04.08.2009 · Die Debatte lebt von dem Vorwurf, dass Karlheinz Weimar (CDU) die Reichen geschont und die Landeskasse um Millionen gebracht habe, indem er im Jahr 2001 Geldtransfers ins Ausland, die die Summe von einer halben Million Euro unterschritten, von der Prüfung ausgenommen habe.
Von Ewald HetrodtDas Spannende in dem Katalog der fünfzig Fragen, mit dem die SPD-Fraktion Finanzminister Karlheinz Weimar (CDU) in die Defensive drängen wollte, ist ein Thema, das nur gestreift wird. Es ist der ursprüngliche Anlass der Debatte, der vermeintliche „Skandal“, ohne den die ganze Auseinandersetzung keinen Sinn ergibt. Sie lebt von dem Vorwurf, dass Karlheinz Weimar (CDU) die Reichen geschont und die Landeskasse um Millionen gebracht habe, indem er im Jahr 2001 Geldtransfers ins Ausland, die die Summe von einer halben Million Euro unterschritten, von der Prüfung ausgenommen habe.

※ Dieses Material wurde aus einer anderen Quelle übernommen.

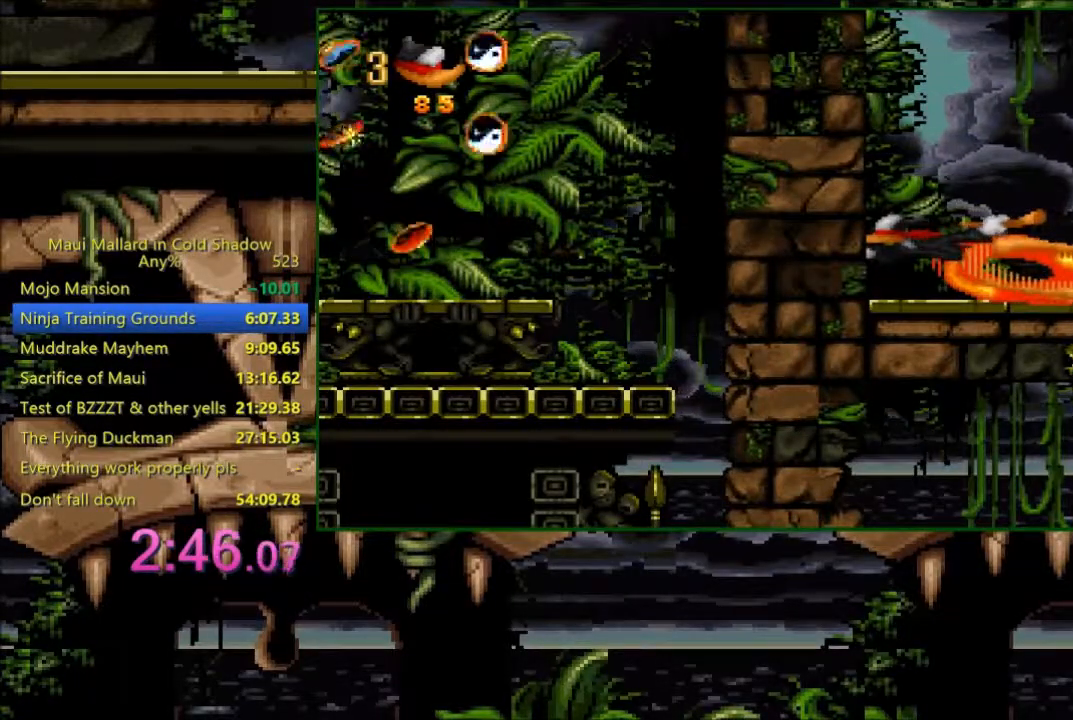
{"dt_ms": 500, "buttons": [], "events": [[100, "DPAD_LEFT", "up"]]}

Tatsächlich hat schon vor drei Jahren ein Untersuchungsausschuss in 17 Sitzungen die Darstellung des Ministers nicht widerlegen können. Danach hat er angesichts einer Flut von Vorgängen die spezialisierten Steuerfahnder von den „kleinen Fischen“ entlastet und diese den Wohnsitzfinanzämtern zugeteilt. Sein Ziel habe darin bestanden, alle Fälle zu bearbeiten und dadurch der drohenden Verjährung zu entziehen, heißt es im Finanzministerium. Vieles spricht dafür, dass Weimar auch für Laien Nachvollziehbares im Sinn hatte: Er wollte weder Große noch Kleine laufen lassen, sondern möglichst alle Steuerpflichtigen zur Kasse bitten.
Argwohn gegenüber dem Finanzamt
Dass die vier Steuerfahnder, die sich dagegen gewandt haben, dafür „aus dem Amt gemobbt“ worden seien, hat inzwischen der Personalratsvorsitzende des Finanzamts Frankfurt I entschieden zurückgewiesen. Sie seien Täter und keine Opfer, weil sie ihre eigene Sichtweise zum Maß aller Dinge gemacht hätten, sagt der Mann, der eigentlich die Interessen der Bediensteten zu vertreten hat. Spätestens mit dieser Äußerung war der Opposition der Wind aus den Segeln genommen. Dass die Sozialdemokraten kurz vor der parlamentarischen Sommerpause dennoch nicht von dem Thema lassen wollten, ist auf eine doppelte Versuchung zurückzuführen, der schon manche Opposition erlegen ist. Sie besteht zunächst in der Erfahrung, dass immer irgendetwas hängen bleibt – erst recht wenn es um hessische Geldangelegenheiten geht. Hinzu kommt in diesem Fall der Argwohn, den jeder Steuerzahler grundsätzlich gegenüber dem Finanzamt hegt.
Andererseits ist das Kalkül der Opposition auch riskant. Denn nicht nur die Bediensteten der Finanzverwaltung nehmen sehr genau wahr, wie die SPD über sie spricht, sondern die ganze hessische Beamtenschaft.